> [PROVIDED MATERIAL]:
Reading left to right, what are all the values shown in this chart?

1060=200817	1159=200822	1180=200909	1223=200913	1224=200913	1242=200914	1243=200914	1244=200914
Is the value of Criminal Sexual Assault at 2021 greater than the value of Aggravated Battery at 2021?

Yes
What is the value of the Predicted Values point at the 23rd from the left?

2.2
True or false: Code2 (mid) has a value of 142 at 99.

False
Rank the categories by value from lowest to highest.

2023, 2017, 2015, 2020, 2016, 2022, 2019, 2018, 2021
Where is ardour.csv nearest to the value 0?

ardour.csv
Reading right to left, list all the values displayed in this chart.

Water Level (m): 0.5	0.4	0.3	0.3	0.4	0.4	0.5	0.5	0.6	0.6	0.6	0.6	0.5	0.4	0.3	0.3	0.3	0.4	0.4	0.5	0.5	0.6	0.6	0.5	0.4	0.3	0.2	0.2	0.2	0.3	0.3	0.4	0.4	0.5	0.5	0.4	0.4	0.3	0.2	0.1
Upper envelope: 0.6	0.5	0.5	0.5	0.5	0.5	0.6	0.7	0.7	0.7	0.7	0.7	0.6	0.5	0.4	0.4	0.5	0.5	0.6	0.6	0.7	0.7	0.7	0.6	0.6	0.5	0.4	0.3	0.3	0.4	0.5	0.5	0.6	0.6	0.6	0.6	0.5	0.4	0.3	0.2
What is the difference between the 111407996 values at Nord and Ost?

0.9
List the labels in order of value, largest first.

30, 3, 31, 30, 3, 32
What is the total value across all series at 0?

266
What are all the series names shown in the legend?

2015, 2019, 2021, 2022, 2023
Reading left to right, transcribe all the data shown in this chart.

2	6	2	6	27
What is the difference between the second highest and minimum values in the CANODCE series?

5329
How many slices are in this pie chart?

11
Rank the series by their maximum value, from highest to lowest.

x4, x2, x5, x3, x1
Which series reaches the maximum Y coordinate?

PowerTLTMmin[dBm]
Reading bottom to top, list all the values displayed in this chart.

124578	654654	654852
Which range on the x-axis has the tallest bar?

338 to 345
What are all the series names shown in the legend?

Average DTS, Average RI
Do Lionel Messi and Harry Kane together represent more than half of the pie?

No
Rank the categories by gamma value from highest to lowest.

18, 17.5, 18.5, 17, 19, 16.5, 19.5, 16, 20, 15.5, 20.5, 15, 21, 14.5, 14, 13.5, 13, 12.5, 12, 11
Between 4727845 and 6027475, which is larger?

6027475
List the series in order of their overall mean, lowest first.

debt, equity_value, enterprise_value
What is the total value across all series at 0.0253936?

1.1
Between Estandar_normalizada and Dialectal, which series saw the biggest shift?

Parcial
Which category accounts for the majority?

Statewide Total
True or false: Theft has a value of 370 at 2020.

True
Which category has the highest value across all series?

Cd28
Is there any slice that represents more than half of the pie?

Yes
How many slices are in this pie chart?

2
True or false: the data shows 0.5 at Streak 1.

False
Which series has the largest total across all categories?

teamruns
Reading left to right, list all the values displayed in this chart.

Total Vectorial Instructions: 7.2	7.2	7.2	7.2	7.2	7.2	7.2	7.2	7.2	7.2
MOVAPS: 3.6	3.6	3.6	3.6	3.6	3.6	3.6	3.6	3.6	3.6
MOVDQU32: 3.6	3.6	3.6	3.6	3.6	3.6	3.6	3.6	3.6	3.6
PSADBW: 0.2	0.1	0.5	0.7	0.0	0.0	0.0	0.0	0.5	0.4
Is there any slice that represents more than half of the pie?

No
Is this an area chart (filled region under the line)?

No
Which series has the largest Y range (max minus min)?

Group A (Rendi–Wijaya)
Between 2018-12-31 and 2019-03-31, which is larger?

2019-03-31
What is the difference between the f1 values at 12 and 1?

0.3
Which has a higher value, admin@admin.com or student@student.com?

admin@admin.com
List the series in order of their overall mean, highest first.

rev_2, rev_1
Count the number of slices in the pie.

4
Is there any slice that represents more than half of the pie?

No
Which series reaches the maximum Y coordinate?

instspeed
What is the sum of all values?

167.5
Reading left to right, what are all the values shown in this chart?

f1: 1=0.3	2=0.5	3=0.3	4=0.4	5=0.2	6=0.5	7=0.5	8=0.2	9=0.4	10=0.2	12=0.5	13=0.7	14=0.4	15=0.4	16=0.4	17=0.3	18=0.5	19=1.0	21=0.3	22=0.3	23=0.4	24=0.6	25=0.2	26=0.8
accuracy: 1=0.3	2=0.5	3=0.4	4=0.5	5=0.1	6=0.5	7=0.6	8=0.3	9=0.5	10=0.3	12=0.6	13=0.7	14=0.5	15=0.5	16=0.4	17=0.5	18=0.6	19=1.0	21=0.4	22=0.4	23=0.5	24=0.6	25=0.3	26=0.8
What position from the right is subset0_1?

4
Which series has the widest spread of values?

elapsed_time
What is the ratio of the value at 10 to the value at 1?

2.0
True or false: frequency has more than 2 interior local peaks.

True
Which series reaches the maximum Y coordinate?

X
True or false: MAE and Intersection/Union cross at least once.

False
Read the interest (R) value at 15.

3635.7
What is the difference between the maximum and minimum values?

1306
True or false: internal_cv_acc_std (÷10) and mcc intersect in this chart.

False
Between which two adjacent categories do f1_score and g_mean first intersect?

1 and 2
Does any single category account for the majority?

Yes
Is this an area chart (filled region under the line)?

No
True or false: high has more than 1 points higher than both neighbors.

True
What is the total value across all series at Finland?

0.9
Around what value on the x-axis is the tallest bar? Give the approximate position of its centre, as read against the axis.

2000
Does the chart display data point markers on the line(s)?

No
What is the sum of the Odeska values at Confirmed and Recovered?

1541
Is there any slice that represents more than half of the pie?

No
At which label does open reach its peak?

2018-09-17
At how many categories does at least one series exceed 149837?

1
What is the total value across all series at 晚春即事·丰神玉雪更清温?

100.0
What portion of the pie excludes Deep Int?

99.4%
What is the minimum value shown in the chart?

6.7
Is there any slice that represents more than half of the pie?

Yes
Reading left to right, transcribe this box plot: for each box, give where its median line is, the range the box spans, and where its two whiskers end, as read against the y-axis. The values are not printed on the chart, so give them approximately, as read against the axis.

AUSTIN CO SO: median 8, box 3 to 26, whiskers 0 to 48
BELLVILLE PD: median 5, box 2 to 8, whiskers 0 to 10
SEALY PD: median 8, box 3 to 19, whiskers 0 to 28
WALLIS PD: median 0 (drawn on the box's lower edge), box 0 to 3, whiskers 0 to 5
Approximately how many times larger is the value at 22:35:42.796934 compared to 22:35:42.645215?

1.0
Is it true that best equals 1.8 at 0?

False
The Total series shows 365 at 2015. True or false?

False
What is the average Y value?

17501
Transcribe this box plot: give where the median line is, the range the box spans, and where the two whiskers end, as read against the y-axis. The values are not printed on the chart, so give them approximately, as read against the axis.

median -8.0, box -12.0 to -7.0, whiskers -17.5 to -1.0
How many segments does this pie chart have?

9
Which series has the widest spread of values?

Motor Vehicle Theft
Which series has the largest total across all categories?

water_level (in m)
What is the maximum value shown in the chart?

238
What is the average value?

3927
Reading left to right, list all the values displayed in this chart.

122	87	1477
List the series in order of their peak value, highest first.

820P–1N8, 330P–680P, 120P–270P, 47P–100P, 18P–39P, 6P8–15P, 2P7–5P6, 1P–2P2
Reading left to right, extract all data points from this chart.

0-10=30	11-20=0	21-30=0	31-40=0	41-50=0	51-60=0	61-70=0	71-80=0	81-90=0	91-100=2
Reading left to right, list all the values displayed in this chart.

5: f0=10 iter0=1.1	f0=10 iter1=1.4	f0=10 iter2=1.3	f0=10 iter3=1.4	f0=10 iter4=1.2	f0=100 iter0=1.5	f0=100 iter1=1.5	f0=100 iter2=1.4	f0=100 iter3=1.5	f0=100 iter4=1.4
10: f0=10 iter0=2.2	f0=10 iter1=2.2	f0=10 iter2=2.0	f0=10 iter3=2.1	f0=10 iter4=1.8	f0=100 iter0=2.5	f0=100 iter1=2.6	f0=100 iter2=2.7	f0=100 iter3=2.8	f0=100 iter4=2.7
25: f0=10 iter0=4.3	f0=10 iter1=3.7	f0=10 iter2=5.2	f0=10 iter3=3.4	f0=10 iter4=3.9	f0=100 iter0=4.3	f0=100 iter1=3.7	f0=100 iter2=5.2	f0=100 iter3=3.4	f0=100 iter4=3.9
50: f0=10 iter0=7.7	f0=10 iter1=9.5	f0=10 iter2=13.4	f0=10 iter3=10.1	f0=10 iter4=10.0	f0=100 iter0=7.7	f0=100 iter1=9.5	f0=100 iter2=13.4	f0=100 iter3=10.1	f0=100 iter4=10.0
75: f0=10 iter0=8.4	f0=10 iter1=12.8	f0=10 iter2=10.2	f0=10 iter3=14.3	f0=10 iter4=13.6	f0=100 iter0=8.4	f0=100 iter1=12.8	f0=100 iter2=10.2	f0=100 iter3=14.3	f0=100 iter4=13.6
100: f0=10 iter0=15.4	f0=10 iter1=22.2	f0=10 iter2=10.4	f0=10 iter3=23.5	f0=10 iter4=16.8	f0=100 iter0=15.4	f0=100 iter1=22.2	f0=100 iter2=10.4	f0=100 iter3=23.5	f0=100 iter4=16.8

> [REQUEST]: Repeat the lines above word for word, starting at the line containing "Motor Vehicle Theft" and running through the last line, both ends included.

> [WRITTEN RESPONSE]:
Motor Vehicle Theft
Which series has the largest total across all categories?

water_level (in m)
What is the maximum value shown in the chart?

238
What is the average value?

3927
Reading left to right, list all the values displayed in this chart.

122	87	1477
List the series in order of their peak value, highest first.

820P–1N8, 330P–680P, 120P–270P, 47P–100P, 18P–39P, 6P8–15P, 2P7–5P6, 1P–2P2
Reading left to right, extract all data points from this chart.

0-10=30	11-20=0	21-30=0	31-40=0	41-50=0	51-60=0	61-70=0	71-80=0	81-90=0	91-100=2
Reading left to right, list all the values displayed in this chart.

5: f0=10 iter0=1.1	f0=10 iter1=1.4	f0=10 iter2=1.3	f0=10 iter3=1.4	f0=10 iter4=1.2	f0=100 iter0=1.5	f0=100 iter1=1.5	f0=100 iter2=1.4	f0=100 iter3=1.5	f0=100 iter4=1.4
10: f0=10 iter0=2.2	f0=10 iter1=2.2	f0=10 iter2=2.0	f0=10 iter3=2.1	f0=10 iter4=1.8	f0=100 iter0=2.5	f0=100 iter1=2.6	f0=100 iter2=2.7	f0=100 iter3=2.8	f0=100 iter4=2.7
25: f0=10 iter0=4.3	f0=10 iter1=3.7	f0=10 iter2=5.2	f0=10 iter3=3.4	f0=10 iter4=3.9	f0=100 iter0=4.3	f0=100 iter1=3.7	f0=100 iter2=5.2	f0=100 iter3=3.4	f0=100 iter4=3.9
50: f0=10 iter0=7.7	f0=10 iter1=9.5	f0=10 iter2=13.4	f0=10 iter3=10.1	f0=10 iter4=10.0	f0=100 iter0=7.7	f0=100 iter1=9.5	f0=100 iter2=13.4	f0=100 iter3=10.1	f0=100 iter4=10.0
75: f0=10 iter0=8.4	f0=10 iter1=12.8	f0=10 iter2=10.2	f0=10 iter3=14.3	f0=10 iter4=13.6	f0=100 iter0=8.4	f0=100 iter1=12.8	f0=100 iter2=10.2	f0=100 iter3=14.3	f0=100 iter4=13.6
100: f0=10 iter0=15.4	f0=10 iter1=22.2	f0=10 iter2=10.4	f0=10 iter3=23.5	f0=10 iter4=16.8	f0=100 iter0=15.4	f0=100 iter1=22.2	f0=100 iter2=10.4	f0=100 iter3=23.5	f0=100 iter4=16.8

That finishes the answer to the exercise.